◆ **What is being asked**
Render each line of the entries below as one item in a numbered list, omitting any blank lines.

──────────

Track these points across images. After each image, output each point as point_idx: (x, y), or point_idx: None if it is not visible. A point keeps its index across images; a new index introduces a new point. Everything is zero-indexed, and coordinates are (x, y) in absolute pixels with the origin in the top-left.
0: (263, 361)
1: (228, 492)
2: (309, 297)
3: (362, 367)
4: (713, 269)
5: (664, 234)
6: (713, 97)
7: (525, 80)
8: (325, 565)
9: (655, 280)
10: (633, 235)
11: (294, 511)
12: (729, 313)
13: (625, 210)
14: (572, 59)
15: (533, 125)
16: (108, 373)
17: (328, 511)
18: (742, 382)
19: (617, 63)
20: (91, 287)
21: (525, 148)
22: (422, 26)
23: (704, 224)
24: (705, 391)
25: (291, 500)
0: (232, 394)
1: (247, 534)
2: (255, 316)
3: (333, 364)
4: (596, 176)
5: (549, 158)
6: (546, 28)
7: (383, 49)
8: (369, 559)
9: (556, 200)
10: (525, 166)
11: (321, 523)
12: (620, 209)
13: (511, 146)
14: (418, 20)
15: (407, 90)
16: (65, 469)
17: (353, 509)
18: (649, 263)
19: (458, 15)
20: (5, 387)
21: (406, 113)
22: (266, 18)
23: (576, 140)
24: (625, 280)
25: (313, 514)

──────────

◆ **Solved problem**
1. Track these points across images. After each image, output each point as point_idx: (x, y), or point_idx: None if it is not visible. A point keeps its index across images; a new index introduces a new point. Everything is zero-indexed, and coordinates are (x, y) in absolute pixels with the origin in the top-left.
2. 0: (263, 361)
3. 1: (228, 492)
4. 2: (309, 297)
5. 3: (362, 367)
6. 4: (713, 269)
7. 5: (664, 234)
8. 6: (713, 97)
9. 7: (525, 80)
10. 8: (325, 565)
11. 9: (655, 280)
12. 10: (633, 235)
13. 11: (294, 511)
14. 12: (729, 313)
15. 13: (625, 210)
16. 14: (572, 59)
17. 15: (533, 125)
18. 16: (108, 373)
19. 17: (328, 511)
20. 18: (742, 382)
21. 19: (617, 63)
22. 20: (91, 287)
23. 21: (525, 148)
24. 22: (422, 26)
25. 23: (704, 224)
26. 24: (705, 391)
27. 25: (291, 500)
28. 0: (232, 394)
29. 1: (247, 534)
30. 2: (255, 316)
31. 3: (333, 364)
32. 4: (596, 176)
33. 5: (549, 158)
34. 6: (546, 28)
35. 7: (383, 49)
36. 8: (369, 559)
37. 9: (556, 200)
38. 10: (525, 166)
39. 11: (321, 523)
40. 12: (620, 209)
41. 13: (511, 146)
42. 14: (418, 20)
43. 15: (407, 90)
44. 16: (65, 469)
45. 17: (353, 509)
46. 18: (649, 263)
47. 19: (458, 15)
48. 20: (5, 387)
49. 21: (406, 113)
50. 22: (266, 18)
51. 23: (576, 140)
52. 24: (625, 280)
53. 25: (313, 514)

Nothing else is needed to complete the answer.